There is also a Christmas Parade, Veterans Day Parade, and Apple Festival Parade each year on Main Street.

===Museums and other points of interest===
The train depot, which is on the National Register of Historic Places, burned due to vandalism in 2005. It has been rebuilt.

Oconee Heritage Center General Store Museum is located on Main St. in Downtown Westminster. This museum displays a vast collection of original artifacts from the historic England's General Merchandise store of Westminster and features exhibits on the history of the greater Westminster, SC, area.

Gateway Arts Center is located on Windsor Street, just one block off main, and offers gallery showings, youth camps andafter school programs.
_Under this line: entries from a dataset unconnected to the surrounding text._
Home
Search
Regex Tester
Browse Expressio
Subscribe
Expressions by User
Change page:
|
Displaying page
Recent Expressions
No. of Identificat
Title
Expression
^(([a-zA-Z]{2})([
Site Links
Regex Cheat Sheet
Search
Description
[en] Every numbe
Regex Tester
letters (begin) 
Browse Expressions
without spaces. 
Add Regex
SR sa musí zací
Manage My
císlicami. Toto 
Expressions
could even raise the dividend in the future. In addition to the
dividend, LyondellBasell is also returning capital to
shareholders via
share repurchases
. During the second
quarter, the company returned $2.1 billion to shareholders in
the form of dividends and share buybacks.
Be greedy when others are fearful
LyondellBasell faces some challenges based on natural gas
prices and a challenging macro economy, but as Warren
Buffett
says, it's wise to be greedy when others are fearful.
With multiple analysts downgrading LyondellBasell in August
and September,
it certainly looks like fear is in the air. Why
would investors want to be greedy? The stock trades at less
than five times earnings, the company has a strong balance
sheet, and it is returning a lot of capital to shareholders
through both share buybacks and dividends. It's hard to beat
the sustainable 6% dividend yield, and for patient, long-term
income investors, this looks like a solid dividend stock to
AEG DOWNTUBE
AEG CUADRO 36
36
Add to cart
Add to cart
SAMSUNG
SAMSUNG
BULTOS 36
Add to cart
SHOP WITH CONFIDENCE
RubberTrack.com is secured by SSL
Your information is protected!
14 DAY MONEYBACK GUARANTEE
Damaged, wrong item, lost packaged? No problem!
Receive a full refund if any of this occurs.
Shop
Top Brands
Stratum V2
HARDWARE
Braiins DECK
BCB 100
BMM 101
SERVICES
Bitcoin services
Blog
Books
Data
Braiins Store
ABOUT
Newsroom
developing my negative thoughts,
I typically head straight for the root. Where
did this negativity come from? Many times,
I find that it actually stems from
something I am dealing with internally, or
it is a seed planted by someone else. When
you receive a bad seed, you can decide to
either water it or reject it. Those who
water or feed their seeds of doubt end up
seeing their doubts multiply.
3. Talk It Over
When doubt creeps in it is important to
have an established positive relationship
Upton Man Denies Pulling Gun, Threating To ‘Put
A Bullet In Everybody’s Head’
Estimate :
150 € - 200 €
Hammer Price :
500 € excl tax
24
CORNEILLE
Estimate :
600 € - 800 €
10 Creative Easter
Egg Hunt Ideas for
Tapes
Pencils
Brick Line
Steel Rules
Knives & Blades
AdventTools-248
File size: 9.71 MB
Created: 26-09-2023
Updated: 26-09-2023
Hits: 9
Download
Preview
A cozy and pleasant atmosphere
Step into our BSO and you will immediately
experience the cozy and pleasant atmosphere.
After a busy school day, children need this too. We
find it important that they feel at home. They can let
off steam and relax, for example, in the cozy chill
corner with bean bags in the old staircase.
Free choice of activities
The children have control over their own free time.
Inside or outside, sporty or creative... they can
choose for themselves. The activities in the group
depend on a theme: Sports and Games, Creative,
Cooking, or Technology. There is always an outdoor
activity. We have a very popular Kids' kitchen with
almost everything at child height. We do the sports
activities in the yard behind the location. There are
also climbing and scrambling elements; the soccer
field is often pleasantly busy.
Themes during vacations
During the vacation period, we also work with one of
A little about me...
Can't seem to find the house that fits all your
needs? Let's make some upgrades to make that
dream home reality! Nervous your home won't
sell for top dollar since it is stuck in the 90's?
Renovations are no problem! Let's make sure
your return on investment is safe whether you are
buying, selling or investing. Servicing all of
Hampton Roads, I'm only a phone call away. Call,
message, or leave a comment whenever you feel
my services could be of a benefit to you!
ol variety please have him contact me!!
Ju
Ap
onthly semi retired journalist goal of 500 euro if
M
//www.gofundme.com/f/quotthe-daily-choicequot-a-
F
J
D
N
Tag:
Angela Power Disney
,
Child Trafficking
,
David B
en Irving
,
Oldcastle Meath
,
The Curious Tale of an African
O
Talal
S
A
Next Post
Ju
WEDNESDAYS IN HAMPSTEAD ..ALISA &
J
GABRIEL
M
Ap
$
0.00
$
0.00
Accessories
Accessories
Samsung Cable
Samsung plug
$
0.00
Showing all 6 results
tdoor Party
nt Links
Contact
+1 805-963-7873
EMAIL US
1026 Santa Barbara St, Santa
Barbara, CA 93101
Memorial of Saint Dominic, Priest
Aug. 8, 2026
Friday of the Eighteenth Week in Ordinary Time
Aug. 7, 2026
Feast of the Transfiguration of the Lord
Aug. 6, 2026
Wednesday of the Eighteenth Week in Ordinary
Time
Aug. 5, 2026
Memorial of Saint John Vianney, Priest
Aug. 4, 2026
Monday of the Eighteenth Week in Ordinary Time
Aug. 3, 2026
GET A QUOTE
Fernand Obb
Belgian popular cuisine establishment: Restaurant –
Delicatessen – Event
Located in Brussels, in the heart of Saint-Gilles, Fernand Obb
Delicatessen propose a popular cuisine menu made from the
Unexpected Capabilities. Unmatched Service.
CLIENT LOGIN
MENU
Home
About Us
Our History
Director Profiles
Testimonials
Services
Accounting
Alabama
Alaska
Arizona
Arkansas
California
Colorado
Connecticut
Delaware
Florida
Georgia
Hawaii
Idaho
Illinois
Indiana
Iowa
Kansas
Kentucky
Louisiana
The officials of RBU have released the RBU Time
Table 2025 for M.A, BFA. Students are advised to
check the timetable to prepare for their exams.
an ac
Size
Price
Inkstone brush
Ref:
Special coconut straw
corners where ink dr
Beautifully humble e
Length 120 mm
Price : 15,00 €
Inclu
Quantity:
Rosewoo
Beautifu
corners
Westminster has their own recreation department located on Anderson Avenue.

==Education==
- Cherokee Creek Boys School

==Notable people==
- Gresham Barrett, former U.S. Representative for ; born in Westminster.
- Jared Burton, Major League Baseball player for the Minnesota Twins; born in Westminster.
- Todd Chrisley, entrepreneur and reality television star; raised in Westminster.
- Andy Lee, American football punter for the Carolina Panthers of the National Football League; born in Westminster.